The Gertrude Gilmer Odum Library is the library of Valdosta State University in Valdosta, Georgia, USA. It is named after Gertrude Gilmer Odum, who was Professor Emerita of English.

==History==
Valdosta State College had been serviced by Powell Library since 1940 but at 25421 sqft the building had grown outdated and was too small to accommodate the expanding student population since the institution became co-educational in 1950.

Construction began in 1970 of a new 84551 sqft library. The new facility, located at the heart of the main campus, was dedicated in 1972. The library continued the themes of exterior stucco finish and red clay tile roof like other buildings of the main campus but broke from the tradition of Spanish mission style architecture and was built in a very modern style of the era.

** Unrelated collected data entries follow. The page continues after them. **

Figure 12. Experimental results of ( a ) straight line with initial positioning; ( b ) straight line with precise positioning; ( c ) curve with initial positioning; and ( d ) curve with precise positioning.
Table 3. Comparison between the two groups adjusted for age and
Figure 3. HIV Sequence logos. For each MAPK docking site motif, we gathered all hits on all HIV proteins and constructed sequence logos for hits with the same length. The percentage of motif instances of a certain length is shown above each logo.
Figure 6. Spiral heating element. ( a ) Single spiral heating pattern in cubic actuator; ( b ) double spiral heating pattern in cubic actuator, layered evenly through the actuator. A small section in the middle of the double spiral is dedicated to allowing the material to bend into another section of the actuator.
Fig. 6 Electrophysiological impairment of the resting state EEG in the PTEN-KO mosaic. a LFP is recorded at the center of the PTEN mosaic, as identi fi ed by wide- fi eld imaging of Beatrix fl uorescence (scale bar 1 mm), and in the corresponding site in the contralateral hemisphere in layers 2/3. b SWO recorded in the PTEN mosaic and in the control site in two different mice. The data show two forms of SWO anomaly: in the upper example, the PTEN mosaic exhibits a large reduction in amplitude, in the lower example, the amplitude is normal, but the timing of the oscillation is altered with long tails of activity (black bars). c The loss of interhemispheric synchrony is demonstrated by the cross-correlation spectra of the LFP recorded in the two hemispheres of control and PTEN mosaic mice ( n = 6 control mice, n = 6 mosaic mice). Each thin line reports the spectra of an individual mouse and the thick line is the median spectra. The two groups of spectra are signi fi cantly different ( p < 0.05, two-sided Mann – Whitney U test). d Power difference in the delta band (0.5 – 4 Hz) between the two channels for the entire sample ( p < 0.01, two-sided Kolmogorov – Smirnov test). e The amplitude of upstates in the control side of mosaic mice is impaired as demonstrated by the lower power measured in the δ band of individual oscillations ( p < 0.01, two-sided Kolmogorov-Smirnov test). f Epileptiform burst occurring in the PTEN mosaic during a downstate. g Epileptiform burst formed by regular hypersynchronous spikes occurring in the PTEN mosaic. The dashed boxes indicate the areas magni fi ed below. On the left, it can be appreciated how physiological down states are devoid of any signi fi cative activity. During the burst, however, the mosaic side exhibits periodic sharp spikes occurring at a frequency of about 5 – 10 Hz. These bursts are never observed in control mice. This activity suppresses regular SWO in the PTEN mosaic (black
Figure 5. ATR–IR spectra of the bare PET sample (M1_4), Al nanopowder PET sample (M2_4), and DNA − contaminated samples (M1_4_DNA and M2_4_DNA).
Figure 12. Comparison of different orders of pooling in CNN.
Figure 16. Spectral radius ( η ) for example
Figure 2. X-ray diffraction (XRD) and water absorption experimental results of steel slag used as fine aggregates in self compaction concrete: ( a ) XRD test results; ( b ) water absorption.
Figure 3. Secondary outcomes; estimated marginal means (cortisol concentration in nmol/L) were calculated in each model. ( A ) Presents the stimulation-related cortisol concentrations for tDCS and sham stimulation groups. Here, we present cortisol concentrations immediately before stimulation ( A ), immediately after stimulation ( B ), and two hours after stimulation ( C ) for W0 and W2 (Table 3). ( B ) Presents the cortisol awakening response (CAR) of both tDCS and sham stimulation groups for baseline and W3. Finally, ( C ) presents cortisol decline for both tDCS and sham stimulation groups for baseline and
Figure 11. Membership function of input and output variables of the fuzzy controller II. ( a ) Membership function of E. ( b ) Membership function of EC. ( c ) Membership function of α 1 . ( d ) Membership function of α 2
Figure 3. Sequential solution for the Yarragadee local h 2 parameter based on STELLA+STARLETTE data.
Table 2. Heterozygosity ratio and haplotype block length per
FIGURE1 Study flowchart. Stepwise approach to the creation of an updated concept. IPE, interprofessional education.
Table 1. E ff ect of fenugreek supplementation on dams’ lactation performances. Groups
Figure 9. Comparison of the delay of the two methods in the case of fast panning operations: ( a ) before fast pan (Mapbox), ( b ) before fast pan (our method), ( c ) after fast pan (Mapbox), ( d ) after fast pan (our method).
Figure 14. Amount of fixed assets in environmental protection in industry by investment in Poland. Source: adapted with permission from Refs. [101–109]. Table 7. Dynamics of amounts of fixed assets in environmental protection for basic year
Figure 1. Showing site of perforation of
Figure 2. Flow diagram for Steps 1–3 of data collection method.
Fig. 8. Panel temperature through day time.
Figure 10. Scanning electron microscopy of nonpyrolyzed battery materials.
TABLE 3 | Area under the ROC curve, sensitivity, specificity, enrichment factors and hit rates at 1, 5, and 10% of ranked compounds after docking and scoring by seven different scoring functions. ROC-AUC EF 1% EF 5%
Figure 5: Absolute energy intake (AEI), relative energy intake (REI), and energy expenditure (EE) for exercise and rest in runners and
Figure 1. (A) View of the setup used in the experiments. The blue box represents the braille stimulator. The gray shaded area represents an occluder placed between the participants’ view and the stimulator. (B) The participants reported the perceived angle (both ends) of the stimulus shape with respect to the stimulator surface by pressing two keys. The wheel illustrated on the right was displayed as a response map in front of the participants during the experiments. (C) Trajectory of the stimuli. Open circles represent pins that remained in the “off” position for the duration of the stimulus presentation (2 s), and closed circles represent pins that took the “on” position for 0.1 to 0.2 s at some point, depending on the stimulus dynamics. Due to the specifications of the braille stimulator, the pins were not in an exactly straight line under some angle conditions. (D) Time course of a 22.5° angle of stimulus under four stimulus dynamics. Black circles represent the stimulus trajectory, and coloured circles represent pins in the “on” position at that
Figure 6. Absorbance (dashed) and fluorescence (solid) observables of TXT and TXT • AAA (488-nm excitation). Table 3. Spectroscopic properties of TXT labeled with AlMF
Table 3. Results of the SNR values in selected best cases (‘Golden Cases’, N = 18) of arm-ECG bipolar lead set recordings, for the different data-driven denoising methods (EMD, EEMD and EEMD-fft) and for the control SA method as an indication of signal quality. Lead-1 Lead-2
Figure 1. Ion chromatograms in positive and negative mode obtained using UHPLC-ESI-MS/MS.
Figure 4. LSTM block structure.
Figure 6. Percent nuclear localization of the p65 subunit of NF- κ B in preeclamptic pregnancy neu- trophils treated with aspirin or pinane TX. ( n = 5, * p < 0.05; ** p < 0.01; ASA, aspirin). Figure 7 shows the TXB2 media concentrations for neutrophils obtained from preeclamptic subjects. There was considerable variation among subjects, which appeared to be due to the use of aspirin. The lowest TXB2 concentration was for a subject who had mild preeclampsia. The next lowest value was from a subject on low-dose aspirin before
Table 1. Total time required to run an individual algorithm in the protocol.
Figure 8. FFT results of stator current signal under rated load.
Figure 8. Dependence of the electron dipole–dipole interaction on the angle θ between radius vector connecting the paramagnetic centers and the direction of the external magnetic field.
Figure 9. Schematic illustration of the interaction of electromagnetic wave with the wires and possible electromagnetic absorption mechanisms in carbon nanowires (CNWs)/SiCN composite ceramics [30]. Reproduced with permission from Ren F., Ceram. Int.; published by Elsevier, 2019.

In August 1990, the Georgia Board of Regents named the Library in honor of Gertrude Gilmer Odum, a major benefactor and Professor Emerita of English.

==Expansion==
In 2004, a four-story $14.2 million addition opened off the south side of the existing building. Adding 95000 sqft the new addition doubles the size of the library. Clearing of the site began August 2001 and was completed in November 2003. The new facility includes an internet café, computer labs, Georgia Library Learning Online (GALILEO) technology center, reading rooms, expanded study space, 100-seat auditorium, new book stacks, media services, increased multimedia and digital editing capabilities and a new temperature controlled archives section. The addition maintains the Spanish Mission architecture with stucco exterior and clay tile roof. There is an exterior patio located on the south side of the building which faces One Mile Branch, a stream flowing through the VSU campus.

==Materials==
Odum Library also houses approximately 549,683 bound volumes, and nearly 3,000 current periodicals and newspapers and a microform collection of over a million units. The Odum Library is a Selective Depository of U.S. Government documents and maintains the Archives of Contemporary South Georgia History and a Southern History Collection.